Entscheidungsstichwort (Thema)
Zum Anspruch eines Flugzeug-"Vercharterers" auf Erstattung von Mineralölsteuer
Leitsatz (amtlich)
Die nach § 4 Abs. 1 Nr. 3 MinöStG auf Luftfahrtunternehmen beschränkte Steuererstattung verstößt gegen Art. 14 Abs. 1 b der Richtlinie Nr. 2003/96.
Nach Art. 14 Abs. 1 b der Richtlinie Nr. 2003/96 ist "die Luftfahrt" von der Steuer zu befreien. Dies ist jeder Flug eines Luftfahrzeuges zu kommerziellen Zwecken.
Wer ein Luftfahrzeug lediglich Dritten zur Verfügung stellt (sog. Nasscharter) hat keinen Anspruch auf Mineralölsteuererstattung, da seine Tätigkeit nicht Teil der "Luftfahrt" ist. Diese setzt über eine Verwendung des Luftfahrzeuges zu kommerziellen Zwecken einen tatsächlichen Flug des Luftfahrzeuges unter Verbrauch von Kraftstoff voraus.
Normenkette
MinöStG § 4 Abs. 1 Nr. 3a; RL 2003/96/EG Art. 14 Abs. 1b
Tatbestand
Die Parteien streiten um die Erstattung von Mineralölsteuer.
Die Klägerin hält, verwaltet und verchartert Flugzeuge und betreibt alle damit im Zusammenhang stehenden Geschäfte. Sie besitzt ein Flugzeug des Typs A. Eigentümer des Flugzeugs ist die B GmbH & Co. KG aus C. Operator des Flugzeugs ist die D Ltd. auf den E Inseln. Diese ist im Certificate of Registration eingetragen und dient allein der Zulassung des Luftfahrzeuges. Auch das Lufttüchtigkeitszeugnis stammt von den ... Behörden. Über einen Leasingvertrag stellt die B GmbH & Co. KG der Klägerin das Flugzeug zur Verfügung. Eine Betriebsgenehmigung als Luftfahrtunternehmen besitzt die Klägerin nicht.

----------

Übungsaufgabe 1 → Wandle sämtliche Zeilen der Datensätze, also den russischsprachigen Text über das Pflanzen von Gartenerdbeeren, in eine nummerierte Liste ohne Leerzeilen um. Lass die Bildvermerke dabei weg.
Die folgenden Datensätze haben mit dem Text nichts zu tun.

[Gesammelte Daten]

----------

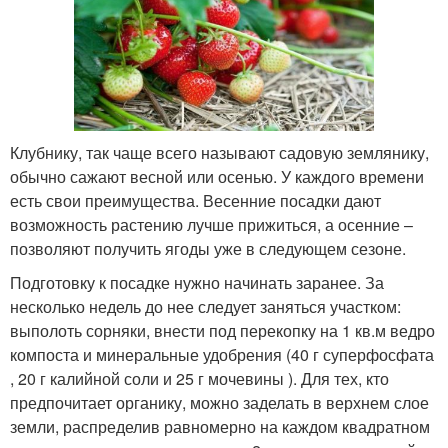
Клубнику, так чаще всего называют садовую землянику,
обычно сажают весной или осенью. У каждого времени
есть свои преимущества. Весенние посадки дают
возможность растению лучше прижиться, а осенние –
позволяют получить ягоды уже в следующем сезоне.
Подготовку к посадке нужно начинать заранее. За
несколько недель до нее следует заняться участком:
выполоть сорняки, внести под перекопку на 1 кв.м ведро
компоста и минеральные удобрения (40 г суперфосфата
, 20 г калийной соли и 25 г мочевины ). Для тех, кто
предпочитает органику, можно заделать в верхнем слое
земли, распределив равномерно на каждом квадратном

----------

Übungsaufgabe 2 → Gib den Abschnitt des Textes zur Mineralölsteuererstattung zwischen „Entscheidungsstichwort (Thema)“ und „von Kraftstoff voraus.“ einschließlich erneut wieder und tausche dabei „Richtlinie“ gegen „Direktive“ aus.

Lösung 1 →
1. Клубнику, так чаще всего называют садовую землянику,
2. обычно сажают весной или осенью. У каждого времени
3. есть свои преимущества. Весенние посадки дают
4. возможность растению лучше прижиться, а осенние –
5. позволяют получить ягоды уже в следующем сезоне.
6. Подготовку к посадке нужно начинать заранее. За
7. несколько недель до нее следует заняться участком:
8. выполоть сорняки, внести под перекопку на 1 кв.м ведро
9. компоста и минеральные удобрения (40 г суперфосфата
10. , 20 г калийной соли и 25 г мочевины ). Для тех, кто
11. предпочитает органику, можно заделать в верхнем слое
12. земли, распределив равномерно на каждом квадратном

Lösung 2 →
Entscheidungsstichwort (Thema)
Zum Anspruch eines Flugzeug-"Vercharterers" auf Erstattung von Mineralölsteuer
Leitsatz (amtlich)
Die nach § 4 Abs. 1 Nr. 3 MinöStG auf Luftfahrtunternehmen beschränkte Steuererstattung verstößt gegen Art. 14 Abs. 1 b der Direktive Nr. 2003/96.
Nach Art. 14 Abs. 1 b der Direktive Nr. 2003/96 ist "die Luftfahrt" von der Steuer zu befreien. Dies ist jeder Flug eines Luftfahrzeuges zu kommerziellen Zwecken.
Wer ein Luftfahrzeug lediglich Dritten zur Verfügung stellt (sog. Nasscharter) hat keinen Anspruch auf Mineralölsteuererstattung, da seine Tätigkeit nicht Teil der "Luftfahrt" ist. Diese setzt über eine Verwendung des Luftfahrzeuges zu kommerziellen Zwecken einen tatsächlichen Flug des Luftfahrzeuges unter Verbrauch von Kraftstoff voraus.